> [Exercise details]:
Beginning with the first line, return the material verbatim and without pictures.

Segment Open

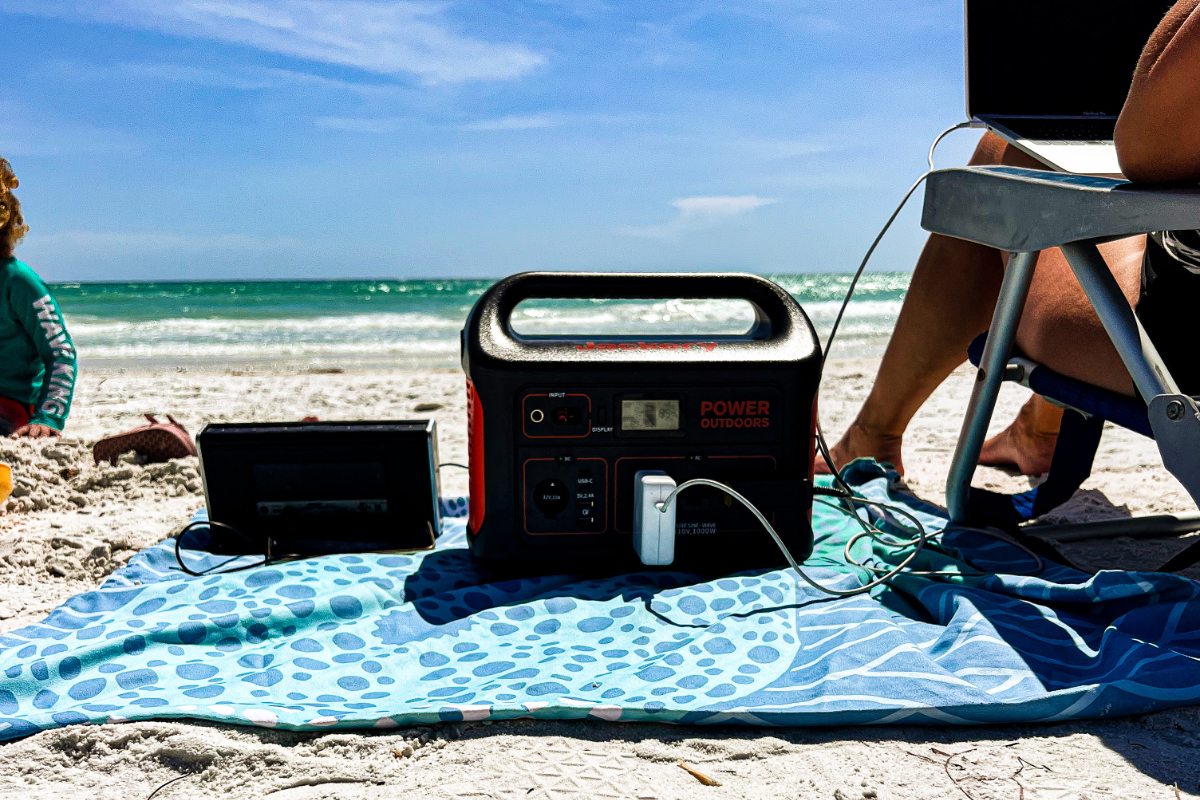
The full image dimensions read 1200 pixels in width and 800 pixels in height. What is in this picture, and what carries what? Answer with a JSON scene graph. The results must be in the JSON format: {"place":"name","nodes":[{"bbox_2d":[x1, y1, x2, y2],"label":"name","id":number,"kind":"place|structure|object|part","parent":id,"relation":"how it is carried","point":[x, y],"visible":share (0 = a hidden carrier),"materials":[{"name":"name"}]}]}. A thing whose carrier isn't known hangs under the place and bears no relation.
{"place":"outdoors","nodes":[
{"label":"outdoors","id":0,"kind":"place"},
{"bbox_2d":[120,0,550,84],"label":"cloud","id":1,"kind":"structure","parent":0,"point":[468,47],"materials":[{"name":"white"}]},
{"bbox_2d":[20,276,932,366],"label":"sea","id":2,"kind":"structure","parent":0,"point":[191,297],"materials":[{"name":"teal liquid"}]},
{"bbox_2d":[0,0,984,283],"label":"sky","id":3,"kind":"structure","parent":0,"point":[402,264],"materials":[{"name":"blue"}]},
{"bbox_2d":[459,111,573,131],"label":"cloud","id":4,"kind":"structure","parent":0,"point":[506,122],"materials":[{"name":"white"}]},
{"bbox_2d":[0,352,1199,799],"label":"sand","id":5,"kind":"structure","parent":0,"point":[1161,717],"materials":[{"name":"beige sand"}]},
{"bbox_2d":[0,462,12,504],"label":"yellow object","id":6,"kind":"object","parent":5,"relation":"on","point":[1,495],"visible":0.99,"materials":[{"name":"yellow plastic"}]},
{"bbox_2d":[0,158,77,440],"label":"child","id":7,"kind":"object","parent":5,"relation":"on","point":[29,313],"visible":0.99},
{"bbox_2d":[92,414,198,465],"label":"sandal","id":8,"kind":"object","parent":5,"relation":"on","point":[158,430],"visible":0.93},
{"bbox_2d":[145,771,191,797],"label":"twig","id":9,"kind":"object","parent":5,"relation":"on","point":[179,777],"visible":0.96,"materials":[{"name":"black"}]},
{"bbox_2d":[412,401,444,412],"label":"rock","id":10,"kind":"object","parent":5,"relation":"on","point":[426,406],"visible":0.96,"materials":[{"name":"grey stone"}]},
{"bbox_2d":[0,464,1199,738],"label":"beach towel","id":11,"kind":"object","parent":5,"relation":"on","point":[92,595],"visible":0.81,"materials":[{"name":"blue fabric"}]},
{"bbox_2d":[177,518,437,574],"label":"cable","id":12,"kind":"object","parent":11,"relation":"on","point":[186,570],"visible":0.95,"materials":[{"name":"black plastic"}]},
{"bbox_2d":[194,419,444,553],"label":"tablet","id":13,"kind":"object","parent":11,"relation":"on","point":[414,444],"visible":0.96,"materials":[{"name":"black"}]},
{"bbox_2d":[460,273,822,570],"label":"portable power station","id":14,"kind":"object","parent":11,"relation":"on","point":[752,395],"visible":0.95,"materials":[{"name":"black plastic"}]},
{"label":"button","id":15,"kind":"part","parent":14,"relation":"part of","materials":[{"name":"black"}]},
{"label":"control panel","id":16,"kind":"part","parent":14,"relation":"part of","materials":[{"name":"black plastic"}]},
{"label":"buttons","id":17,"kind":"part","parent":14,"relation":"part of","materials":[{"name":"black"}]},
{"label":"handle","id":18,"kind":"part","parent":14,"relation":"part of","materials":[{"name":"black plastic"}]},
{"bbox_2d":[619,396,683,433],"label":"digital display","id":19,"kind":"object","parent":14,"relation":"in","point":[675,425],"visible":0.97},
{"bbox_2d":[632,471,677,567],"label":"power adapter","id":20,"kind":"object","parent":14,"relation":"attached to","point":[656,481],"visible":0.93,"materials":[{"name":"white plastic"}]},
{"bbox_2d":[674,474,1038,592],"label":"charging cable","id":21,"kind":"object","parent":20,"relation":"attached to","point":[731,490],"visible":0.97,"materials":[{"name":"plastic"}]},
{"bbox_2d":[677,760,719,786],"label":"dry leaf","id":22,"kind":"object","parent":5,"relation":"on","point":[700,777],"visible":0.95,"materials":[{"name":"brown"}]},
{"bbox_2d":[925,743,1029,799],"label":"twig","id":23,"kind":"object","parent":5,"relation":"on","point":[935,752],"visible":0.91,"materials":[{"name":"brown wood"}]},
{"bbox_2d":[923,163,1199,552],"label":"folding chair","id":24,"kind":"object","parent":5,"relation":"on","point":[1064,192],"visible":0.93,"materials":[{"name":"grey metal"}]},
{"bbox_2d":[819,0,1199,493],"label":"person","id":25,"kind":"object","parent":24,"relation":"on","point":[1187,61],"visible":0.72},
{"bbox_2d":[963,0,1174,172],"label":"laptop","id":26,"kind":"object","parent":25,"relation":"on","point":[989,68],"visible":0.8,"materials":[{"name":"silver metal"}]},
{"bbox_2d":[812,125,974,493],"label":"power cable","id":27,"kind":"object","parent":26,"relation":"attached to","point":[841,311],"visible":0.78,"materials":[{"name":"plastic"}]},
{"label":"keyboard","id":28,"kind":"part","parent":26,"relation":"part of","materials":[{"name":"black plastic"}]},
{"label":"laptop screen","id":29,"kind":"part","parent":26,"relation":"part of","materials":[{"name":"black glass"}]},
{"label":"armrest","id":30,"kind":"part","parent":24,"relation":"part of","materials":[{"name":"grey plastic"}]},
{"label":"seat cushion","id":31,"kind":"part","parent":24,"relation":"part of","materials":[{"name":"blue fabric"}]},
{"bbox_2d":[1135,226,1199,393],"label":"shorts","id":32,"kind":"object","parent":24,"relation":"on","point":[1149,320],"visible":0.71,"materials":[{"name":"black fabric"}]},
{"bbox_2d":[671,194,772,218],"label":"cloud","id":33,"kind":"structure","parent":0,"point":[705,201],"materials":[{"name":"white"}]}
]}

Segment Closed

> [Reply to the exercise]:
The full image dimensions read 1200 pixels in width and 800 pixels in height. What is in this picture, and what carries what? Answer with a JSON scene graph. The results must be in the JSON format: {"place":"name","nodes":[{"bbox_2d":[x1, y1, x2, y2],"label":"name","id":number,"kind":"place|structure|object|part","parent":id,"relation":"how it is carried","point":[x, y],"visible":share (0 = a hidden carrier),"materials":[{"name":"name"}]}]}. A thing whose carrier isn't known hangs under the place and bears no relation.
{"place":"outdoors","nodes":[
{"label":"outdoors","id":0,"kind":"place"},
{"bbox_2d":[120,0,550,84],"label":"cloud","id":1,"kind":"structure","parent":0,"point":[468,47],"materials":[{"name":"white"}]},
{"bbox_2d":[20,276,932,366],"label":"sea","id":2,"kind":"structure","parent":0,"point":[191,297],"materials":[{"name":"teal liquid"}]},
{"bbox_2d":[0,0,984,283],"label":"sky","id":3,"kind":"structure","parent":0,"point":[402,264],"materials":[{"name":"blue"}]},
{"bbox_2d":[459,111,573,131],"label":"cloud","id":4,"kind":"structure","parent":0,"point":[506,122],"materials":[{"name":"white"}]},
{"bbox_2d":[0,352,1199,799],"label":"sand","id":5,"kind":"structure","parent":0,"point":[1161,717],"materials":[{"name":"beige sand"}]},
{"bbox_2d":[0,462,12,504],"label":"yellow object","id":6,"kind":"object","parent":5,"relation":"on","point":[1,495],"visible":0.99,"materials":[{"name":"yellow plastic"}]},
{"bbox_2d":[0,158,77,440],"label":"child","id":7,"kind":"object","parent":5,"relation":"on","point":[29,313],"visible":0.99},
{"bbox_2d":[92,414,198,465],"label":"sandal","id":8,"kind":"object","parent":5,"relation":"on","point":[158,430],"visible":0.93},
{"bbox_2d":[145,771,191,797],"label":"twig","id":9,"kind":"object","parent":5,"relation":"on","point":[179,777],"visible":0.96,"materials":[{"name":"black"}]},
{"bbox_2d":[412,401,444,412],"label":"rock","id":10,"kind":"object","parent":5,"relation":"on","point":[426,406],"visible":0.96,"materials":[{"name":"grey stone"}]},
{"bbox_2d":[0,464,1199,738],"label":"beach towel","id":11,"kind":"object","parent":5,"relation":"on","point":[92,595],"visible":0.81,"materials":[{"name":"blue fabric"}]},
{"bbox_2d":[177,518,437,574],"label":"cable","id":12,"kind":"object","parent":11,"relation":"on","point":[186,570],"visible":0.95,"materials":[{"name":"black plastic"}]},
{"bbox_2d":[194,419,444,553],"label":"tablet","id":13,"kind":"object","parent":11,"relation":"on","point":[414,444],"visible":0.96,"materials":[{"name":"black"}]},
{"bbox_2d":[460,273,822,570],"label":"portable power station","id":14,"kind":"object","parent":11,"relation":"on","point":[752,395],"visible":0.95,"materials":[{"name":"black plastic"}]},
{"label":"button","id":15,"kind":"part","parent":14,"relation":"part of","materials":[{"name":"black"}]},
{"label":"control panel","id":16,"kind":"part","parent":14,"relation":"part of","materials":[{"name":"black plastic"}]},
{"label":"buttons","id":17,"kind":"part","parent":14,"relation":"part of","materials":[{"name":"black"}]},
{"label":"handle","id":18,"kind":"part","parent":14,"relation":"part of","materials":[{"name":"black plastic"}]},
{"bbox_2d":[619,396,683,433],"label":"digital display","id":19,"kind":"object","parent":14,"relation":"in","point":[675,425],"visible":0.97},
{"bbox_2d":[632,471,677,567],"label":"power adapter","id":20,"kind":"object","parent":14,"relation":"attached to","point":[656,481],"visible":0.93,"materials":[{"name":"white plastic"}]},
{"bbox_2d":[674,474,1038,592],"label":"charging cable","id":21,"kind":"object","parent":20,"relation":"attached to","point":[731,490],"visible":0.97,"materials":[{"name":"plastic"}]},
{"bbox_2d":[677,760,719,786],"label":"dry leaf","id":22,"kind":"object","parent":5,"relation":"on","point":[700,777],"visible":0.95,"materials":[{"name":"brown"}]},
{"bbox_2d":[925,743,1029,799],"label":"twig","id":23,"kind":"object","parent":5,"relation":"on","point":[935,752],"visible":0.91,"materials":[{"name":"brown wood"}]},
{"bbox_2d":[923,163,1199,552],"label":"folding chair","id":24,"kind":"object","parent":5,"relation":"on","point":[1064,192],"visible":0.93,"materials":[{"name":"grey metal"}]},
{"bbox_2d":[819,0,1199,493],"label":"person","id":25,"kind":"object","parent":24,"relation":"on","point":[1187,61],"visible":0.72},
{"bbox_2d":[963,0,1174,172],"label":"laptop","id":26,"kind":"object","parent":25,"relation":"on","point":[989,68],"visible":0.8,"materials":[{"name":"silver metal"}]},
{"bbox_2d":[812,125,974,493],"label":"power cable","id":27,"kind":"object","parent":26,"relation":"attached to","point":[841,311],"visible":0.78,"materials":[{"name":"plastic"}]},
{"label":"keyboard","id":28,"kind":"part","parent":26,"relation":"part of","materials":[{"name":"black plastic"}]},
{"label":"laptop screen","id":29,"kind":"part","parent":26,"relation":"part of","materials":[{"name":"black glass"}]},
{"label":"armrest","id":30,"kind":"part","parent":24,"relation":"part of","materials":[{"name":"grey plastic"}]},
{"label":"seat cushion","id":31,"kind":"part","parent":24,"relation":"part of","materials":[{"name":"blue fabric"}]},
{"bbox_2d":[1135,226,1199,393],"label":"shorts","id":32,"kind":"object","parent":24,"relation":"on","point":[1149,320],"visible":0.71,"materials":[{"name":"black fabric"}]},
{"bbox_2d":[671,194,772,218],"label":"cloud","id":33,"kind":"structure","parent":0,"point":[705,201],"materials":[{"name":"white"}]}
]}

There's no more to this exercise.